Ne rien faire est aussi un choix, un
choix qui engage la société. S'il y a un principe qui semble faire
consensus c'est que la liberté individuelle s'arrête là où
commence celle des autres. Le problème est de fixer cette limite,
mais en général cette limite bénéficie d'un large consensus. Je
suppose qu'en Corée du sud le respect de la confidentialité ne pèse
pas lourd par rapport aux risques sanitaires, mêmes faibles. En
France, le curseur n'est sans doute pas situé tout à fait au même
endroit, mais toute vie en société impose que les individus
limitent leur liberté individuelle. Dans certaines circonstances
exceptionnelles, la société doit pouvoir même fixer la limite en
deçà de ce que la société a elle même fixé pour les
circonstances ordinaires.
Cela
me rappelle (j’espère ne pas trop m’éloigner) le choix de
Sophie, le choix qu’elle doit faire de sauver un des ses deux
enfants. Ce choix est impossible. Je me suis toujours dit que face à
un tel choix, ce qui était important c’était le « soutient »

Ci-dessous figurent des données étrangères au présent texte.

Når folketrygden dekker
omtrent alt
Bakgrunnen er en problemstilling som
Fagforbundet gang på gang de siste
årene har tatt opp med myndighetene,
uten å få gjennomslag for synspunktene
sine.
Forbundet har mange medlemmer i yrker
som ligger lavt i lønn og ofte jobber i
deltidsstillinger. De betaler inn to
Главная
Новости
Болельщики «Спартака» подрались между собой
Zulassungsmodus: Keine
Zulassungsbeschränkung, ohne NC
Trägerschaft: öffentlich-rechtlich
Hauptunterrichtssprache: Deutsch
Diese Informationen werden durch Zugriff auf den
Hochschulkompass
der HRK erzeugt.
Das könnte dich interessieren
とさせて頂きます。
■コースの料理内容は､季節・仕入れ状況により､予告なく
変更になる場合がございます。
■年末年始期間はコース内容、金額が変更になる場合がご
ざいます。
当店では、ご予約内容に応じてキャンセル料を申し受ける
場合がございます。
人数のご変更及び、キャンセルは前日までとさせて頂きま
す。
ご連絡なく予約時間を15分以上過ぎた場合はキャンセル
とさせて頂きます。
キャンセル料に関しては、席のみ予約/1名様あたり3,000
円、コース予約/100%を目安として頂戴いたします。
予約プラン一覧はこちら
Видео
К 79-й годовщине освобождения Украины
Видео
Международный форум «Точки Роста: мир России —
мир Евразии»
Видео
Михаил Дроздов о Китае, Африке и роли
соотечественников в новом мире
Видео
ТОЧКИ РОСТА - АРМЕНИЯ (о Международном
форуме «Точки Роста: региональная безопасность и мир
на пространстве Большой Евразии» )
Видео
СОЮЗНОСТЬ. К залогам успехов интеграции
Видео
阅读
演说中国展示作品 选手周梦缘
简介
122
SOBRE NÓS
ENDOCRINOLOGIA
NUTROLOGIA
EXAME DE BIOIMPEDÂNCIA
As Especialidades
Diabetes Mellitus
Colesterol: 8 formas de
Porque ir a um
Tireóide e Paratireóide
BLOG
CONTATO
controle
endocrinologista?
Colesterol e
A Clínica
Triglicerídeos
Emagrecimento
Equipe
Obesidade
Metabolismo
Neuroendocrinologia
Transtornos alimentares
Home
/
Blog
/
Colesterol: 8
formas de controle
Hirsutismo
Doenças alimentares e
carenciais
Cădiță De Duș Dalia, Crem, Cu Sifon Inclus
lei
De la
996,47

(moral et juridique) de la société dans ce choix, c’était ce qui
pouvait après la soulager de ce choix atroce et je pense que la
société ne la blâmerait pas et serait compréhensive. [j’ai
conscience de mon utilisation peut-être un peu trop vague de
« société »]
Je suis comme toi un peu vague en
parlant de « société » mais je crois qu'en grattant, on
ne trouverait rien qui puisse changer la pertinence de nos avis.
Pour
revenir sur le sujet initial, c’est vrai que la démocratie est
lente et qu’elle peut tuer par cette lenteur mais c’est à mon
sens le symptôme de responsabilités très individualisées dans
notre démocratie représentative : pour faire un choix qui
engage au-delà de soi, on tâche de respecter les règles de
société, les protocoles, on se réfère aux scientifiques, aux
experts, etc. pour se donner une justification de son choix. Je
n’aimerais pas être un homme politique et faire les choix qu’on
fait en ce moment sans avoir le soutient de la société. Pas parce
que ça nuirait potentiellement à mon prochain mandat mais parce que
je devrai plus tard vivre avec ce choix, seul. Les dictateurs
survivent car ils vivent dans l’illusion de faire les bons choix
quoi qu’il arrive.
Je suis bien d'accord que les
considérations électorales ne devraient pas rentrer dans les
décisions. ( Et j'aimerais tellement être sûr que les décisions
de nos dirigeants soient comme pour toi exempts de considérations
électorales ! Dans la décision prise, un maximum de critères
doivent rentrer en jeu. L'avis des experts en est un, mais ce n'est
pas le seul, nous sommes tous d'accord là dessus.
La nécessité de préserver les
libertés individuelles et des règles de la démocratie en est un
aussi, mais lui non plus n'est pas un critère absolu.